Inhibition of PKC induces the formation of ectopic IHCs in the developing organ of Corti. (A) An explant organ culture established at E13 and maintained in control media for 6 days. The typical three rows of OHCs and one row of IHCs are present. (B) An explant culture established at E13 treated with the PKC inhibitor BIM I (2 µM). Supernumerary IHCs have differentiated. Images (A) and (B) show the mid-base of the cochlear cultures, HCs labeled with anti-Myosin7a. (C) Quantification of the increase in IHCs in response to the activation of PKC at different stages of development. BIM I was added to explant cultures at E13, E14, and E15. Relative to control E13 explants cultured in DMSO (n = 3), there was a significant increase in the number of IHCs when cultures were exposed to BIM I beginning on E13 (n = 3) and 14 (n = 3); this effect was abolished by E15 (n = 3). Error bars represent SEM, * p < 0.05. (D) Quantification of the increase in IHCs in response to the inhibition of PKC. Two highly selective PKC inhibitors, BIM I (n = 3) or Gö6983 (n = 3), significantly increased the number of IHCs compared to explants cultured in DMSO (n = 3). BIM V, used as a negative control, had no significant effect. * p < 0.01. (E) Quantification of Atoh1, Hes1, and Hes5 expression levels in control and BIM I treated cochlear explant cultures by real-time quantitative PCR. In BIM I treated cultures, Atoh1 was expressed 2.02-fold more than DMSO treated control cultures after 48 h of treatment, p = 0.007. Hes1 was elevated 1.97-fold, p = 0.005. Hes5 expression levels were unchanged (fold change was 0.97). Control n = 3. BIM I treated n = 3. Asterisks (*) denote statistical significance. The scale bar represents 50 µm. (F) Quantification of BrdU-positive hair cells (p = 0.5) in explant cultures treated with BIM I, concurrent with the expansion in the number of inner hair cells. n = 3, error bars indicate SEM, NS = no significance.

******

> [Things to do]:
- 1) In the figure legend on PKC inhibition, how many times more was Atoh1 expressed in BIM I treated cultures than in DMSO treated controls after 48 h?
- 2) Pick up the figure legend on PKC inhibition after its last sentence and continue it.
The items after the figure legend on PKC inhibition are not needed for anything here.

******

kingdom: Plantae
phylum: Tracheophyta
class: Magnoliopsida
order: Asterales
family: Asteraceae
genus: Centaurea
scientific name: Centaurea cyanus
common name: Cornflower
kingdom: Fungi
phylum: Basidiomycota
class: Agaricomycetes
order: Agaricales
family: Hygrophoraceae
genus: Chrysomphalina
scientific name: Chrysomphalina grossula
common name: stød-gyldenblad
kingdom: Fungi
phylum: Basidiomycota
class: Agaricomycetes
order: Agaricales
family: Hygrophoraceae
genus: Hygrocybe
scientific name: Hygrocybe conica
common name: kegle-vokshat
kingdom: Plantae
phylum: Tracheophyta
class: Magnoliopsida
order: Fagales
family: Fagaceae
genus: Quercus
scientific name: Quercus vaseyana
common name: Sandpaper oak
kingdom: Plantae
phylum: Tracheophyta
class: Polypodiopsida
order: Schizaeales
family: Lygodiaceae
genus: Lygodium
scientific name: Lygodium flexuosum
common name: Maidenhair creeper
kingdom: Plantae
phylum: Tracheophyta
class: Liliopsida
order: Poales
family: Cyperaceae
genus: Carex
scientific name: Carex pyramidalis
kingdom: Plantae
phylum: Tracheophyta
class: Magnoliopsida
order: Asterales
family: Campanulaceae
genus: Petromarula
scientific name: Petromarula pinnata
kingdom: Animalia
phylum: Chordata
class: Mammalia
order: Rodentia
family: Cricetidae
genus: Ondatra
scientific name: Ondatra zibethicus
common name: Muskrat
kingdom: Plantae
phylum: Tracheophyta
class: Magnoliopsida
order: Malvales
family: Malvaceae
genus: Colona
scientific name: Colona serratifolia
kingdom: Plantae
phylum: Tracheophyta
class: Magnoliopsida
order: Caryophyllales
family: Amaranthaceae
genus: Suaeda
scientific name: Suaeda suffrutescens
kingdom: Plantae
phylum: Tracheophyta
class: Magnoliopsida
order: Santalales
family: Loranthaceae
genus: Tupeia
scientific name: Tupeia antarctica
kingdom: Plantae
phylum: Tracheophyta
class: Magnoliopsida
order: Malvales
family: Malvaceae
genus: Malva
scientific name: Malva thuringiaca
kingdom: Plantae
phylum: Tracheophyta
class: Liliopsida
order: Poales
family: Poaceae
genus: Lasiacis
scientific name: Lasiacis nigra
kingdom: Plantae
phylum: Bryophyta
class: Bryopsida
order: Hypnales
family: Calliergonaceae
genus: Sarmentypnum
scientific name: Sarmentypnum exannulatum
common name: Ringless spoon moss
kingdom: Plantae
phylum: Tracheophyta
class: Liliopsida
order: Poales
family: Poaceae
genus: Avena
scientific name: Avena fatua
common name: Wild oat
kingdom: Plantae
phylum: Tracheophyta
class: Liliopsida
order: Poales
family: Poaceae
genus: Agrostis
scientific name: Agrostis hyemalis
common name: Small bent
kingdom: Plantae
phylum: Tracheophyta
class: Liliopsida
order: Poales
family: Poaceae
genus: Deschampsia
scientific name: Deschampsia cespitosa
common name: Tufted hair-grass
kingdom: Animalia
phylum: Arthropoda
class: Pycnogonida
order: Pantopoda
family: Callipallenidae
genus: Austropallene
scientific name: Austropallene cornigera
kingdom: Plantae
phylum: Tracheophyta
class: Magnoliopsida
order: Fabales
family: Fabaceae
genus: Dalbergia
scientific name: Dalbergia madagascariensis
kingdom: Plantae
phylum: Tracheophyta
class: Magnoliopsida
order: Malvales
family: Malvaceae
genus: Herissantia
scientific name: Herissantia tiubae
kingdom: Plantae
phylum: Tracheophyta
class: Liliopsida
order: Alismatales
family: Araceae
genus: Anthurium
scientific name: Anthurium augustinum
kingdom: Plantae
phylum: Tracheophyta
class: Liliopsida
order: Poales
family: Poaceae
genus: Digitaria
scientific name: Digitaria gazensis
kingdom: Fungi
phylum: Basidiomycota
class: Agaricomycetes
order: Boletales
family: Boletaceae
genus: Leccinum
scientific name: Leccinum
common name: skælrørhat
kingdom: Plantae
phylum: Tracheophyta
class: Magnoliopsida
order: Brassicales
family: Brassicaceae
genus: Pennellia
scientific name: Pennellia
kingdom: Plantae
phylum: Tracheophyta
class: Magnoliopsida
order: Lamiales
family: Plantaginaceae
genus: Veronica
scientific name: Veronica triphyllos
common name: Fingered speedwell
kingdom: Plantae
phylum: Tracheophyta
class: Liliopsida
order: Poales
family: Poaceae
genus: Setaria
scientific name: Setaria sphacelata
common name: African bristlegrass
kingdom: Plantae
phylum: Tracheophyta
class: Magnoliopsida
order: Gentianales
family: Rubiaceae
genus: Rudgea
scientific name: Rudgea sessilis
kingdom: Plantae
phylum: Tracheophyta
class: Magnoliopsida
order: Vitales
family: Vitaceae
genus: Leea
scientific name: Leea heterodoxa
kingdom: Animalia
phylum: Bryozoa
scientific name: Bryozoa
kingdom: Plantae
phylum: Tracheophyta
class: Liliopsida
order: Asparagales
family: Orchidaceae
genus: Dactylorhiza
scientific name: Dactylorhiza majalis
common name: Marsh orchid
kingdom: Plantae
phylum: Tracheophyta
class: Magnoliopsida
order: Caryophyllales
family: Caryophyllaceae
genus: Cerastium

******

> [Answers below]:
- 1) 2.02-fold

- 2)
Figure 7

PKC, activated by Wnt4, modulates cell fate. (A) An image of a region in the mid-base of an explant established and treated with Wnt4-CM beginning at E13. As illustrated in Figure 2, the number of HCs is reduced in the presence of Wnt4. (B) Explant from mid-base treated with Wnt4-CM and the PKC inhibitor BIM I (2 µM). Inhibition of PKC not only blocks the inhibitory effect of Wnt4 but results in the formation of extra IHCs, as was observed in the presence of BIM I alone. (C) Wnt4 activates PKC in cochlear tissue. Phosphorylation of PKC was determined in E14 cochleae, untreated, treated with the PKC activator PMA, or treated with Wnt4-CM. The total level of PKC, as assayed using the pan-PKC antibody, was unchanged between the three treatments; however, the levels of phospho-PKC were increased in cochleae treated with PMA or Wnt4-CM. HSP-70 levels were assayed as a loading control. The scale bar represents 50 µm.

Figure 8

Atoh1 function is ablated by phosphorylation of a PKC target site. (A) Cochlear explant culture established on E13 after 6 days in vitro. Hair cells are labeled with anti-Myosin6 (red). Non-sensory epithelial cells located medial to the sensory epithelium (SE) have been transfected with the Atoh1(S146D).EGFP mutant. Expression of Atoh1(S146D) induces the formation of ectopic hair cells (yellow cells). (B) Cochlear explant transfected with the Atoh1(T197D).EGFP mutant showed no induced hair cells. Note that none of the green cells are positive for expression of Myosin6 (red). (C–F) Overexpression of Atoh1(T197D).EGFP results in Atoh1 protein formation in HEK293 cells. (C) Two HEK293 cells marked by DAPI (blue), one of which has been transfected with Atoh1(T197D).EGFP (green). The transfected cell is positive for Atoh1 protein (red). (D–F) show individual channels. Scale bars represent 10 µm.